Could you copy each line of the entries that contains "trajectory"?

======

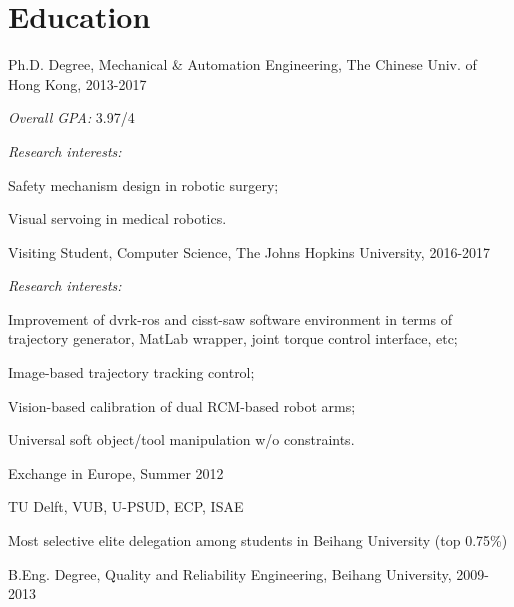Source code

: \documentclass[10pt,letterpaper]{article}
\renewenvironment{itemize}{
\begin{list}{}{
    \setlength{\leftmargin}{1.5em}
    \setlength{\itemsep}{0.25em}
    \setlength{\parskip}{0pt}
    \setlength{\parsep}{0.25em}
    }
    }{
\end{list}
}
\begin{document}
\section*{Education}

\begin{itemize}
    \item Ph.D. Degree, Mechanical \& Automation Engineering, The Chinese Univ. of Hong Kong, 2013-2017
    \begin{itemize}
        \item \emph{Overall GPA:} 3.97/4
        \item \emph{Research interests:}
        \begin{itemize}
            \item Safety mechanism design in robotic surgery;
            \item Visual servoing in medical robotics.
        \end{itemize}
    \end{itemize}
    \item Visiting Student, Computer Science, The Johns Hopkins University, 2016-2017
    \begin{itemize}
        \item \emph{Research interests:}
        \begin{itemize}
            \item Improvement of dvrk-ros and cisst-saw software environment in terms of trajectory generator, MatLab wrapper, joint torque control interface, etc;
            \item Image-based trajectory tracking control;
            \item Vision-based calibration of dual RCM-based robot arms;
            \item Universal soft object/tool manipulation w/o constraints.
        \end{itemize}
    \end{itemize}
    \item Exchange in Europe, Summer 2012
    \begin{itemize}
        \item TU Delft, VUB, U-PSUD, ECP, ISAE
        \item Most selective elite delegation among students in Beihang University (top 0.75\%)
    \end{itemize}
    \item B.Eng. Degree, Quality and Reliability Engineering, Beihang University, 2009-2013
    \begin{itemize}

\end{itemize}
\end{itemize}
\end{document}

======

## Written answer
            \item Improvement of dvrk-ros and cisst-saw software environment in terms of trajectory generator, MatLab wrapper, joint torque control interface, etc;
            \item Image-based trajectory tracking control;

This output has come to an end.